─── Given information

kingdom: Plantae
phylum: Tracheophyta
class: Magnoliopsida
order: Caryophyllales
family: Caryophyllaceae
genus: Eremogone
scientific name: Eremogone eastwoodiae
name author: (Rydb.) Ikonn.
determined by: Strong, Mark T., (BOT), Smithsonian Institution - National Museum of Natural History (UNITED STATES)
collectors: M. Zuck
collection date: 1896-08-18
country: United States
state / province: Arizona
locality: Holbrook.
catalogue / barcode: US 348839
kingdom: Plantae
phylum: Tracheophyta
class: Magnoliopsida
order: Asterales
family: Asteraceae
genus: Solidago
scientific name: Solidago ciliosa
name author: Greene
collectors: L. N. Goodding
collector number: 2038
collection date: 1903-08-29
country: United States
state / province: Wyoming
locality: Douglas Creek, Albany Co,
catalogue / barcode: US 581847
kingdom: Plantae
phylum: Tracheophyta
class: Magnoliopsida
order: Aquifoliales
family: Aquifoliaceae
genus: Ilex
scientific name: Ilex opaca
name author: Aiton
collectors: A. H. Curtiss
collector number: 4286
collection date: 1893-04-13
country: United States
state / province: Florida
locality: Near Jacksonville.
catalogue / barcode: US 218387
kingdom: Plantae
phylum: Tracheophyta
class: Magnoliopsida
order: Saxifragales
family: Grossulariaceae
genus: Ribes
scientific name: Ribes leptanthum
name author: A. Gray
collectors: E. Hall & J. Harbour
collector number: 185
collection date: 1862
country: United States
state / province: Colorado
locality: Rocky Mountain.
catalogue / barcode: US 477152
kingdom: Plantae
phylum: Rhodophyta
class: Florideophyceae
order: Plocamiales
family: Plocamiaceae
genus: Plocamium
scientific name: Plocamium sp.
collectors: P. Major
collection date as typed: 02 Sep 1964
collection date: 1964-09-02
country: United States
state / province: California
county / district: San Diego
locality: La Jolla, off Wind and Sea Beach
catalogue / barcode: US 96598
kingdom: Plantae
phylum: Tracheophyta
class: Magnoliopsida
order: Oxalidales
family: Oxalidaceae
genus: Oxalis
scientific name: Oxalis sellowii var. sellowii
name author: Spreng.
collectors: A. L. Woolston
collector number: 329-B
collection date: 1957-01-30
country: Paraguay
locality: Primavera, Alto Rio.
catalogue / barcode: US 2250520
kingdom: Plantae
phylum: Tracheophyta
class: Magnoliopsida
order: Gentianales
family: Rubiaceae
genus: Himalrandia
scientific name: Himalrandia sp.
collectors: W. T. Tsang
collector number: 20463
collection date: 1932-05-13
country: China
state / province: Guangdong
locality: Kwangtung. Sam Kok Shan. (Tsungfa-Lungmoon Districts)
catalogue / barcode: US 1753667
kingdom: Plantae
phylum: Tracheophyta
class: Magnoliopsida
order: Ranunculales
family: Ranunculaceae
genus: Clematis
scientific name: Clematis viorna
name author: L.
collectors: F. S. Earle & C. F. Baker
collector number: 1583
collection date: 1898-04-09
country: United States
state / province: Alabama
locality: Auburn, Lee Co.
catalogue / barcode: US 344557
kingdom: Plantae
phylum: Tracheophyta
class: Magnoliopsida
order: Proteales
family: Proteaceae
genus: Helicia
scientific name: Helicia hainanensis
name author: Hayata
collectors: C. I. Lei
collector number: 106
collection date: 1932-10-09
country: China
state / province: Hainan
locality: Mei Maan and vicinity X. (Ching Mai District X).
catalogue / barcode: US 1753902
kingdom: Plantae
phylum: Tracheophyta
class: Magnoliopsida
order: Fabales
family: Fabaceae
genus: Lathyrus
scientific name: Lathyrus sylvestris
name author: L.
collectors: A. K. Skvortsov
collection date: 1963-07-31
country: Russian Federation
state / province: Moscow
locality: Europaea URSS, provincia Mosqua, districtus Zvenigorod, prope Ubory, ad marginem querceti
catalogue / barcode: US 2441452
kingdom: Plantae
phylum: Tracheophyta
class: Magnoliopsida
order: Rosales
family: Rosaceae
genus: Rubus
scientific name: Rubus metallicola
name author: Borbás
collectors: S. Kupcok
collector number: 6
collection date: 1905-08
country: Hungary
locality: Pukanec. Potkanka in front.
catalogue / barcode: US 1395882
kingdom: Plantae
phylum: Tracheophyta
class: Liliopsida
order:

──────

Pick out every line in the listing above that contains the word "locality", matching case exactly, and copy each one.

Final answer:
locality: Holbrook.
locality: Douglas Creek, Albany Co,
locality: Near Jacksonville.
locality: Rocky Mountain.
locality: La Jolla, off Wind and Sea Beach
locality: Primavera, Alto Rio.
locality: Kwangtung. Sam Kok Shan. (Tsungfa-Lungmoon Districts)
locality: Auburn, Lee Co.
locality: Mei Maan and vicinity X. (Ching Mai District X).
locality: Europaea URSS, provincia Mosqua, districtus Zvenigorod, prope Ubory, ad marginem querceti
locality: Pukanec. Potkanka in front.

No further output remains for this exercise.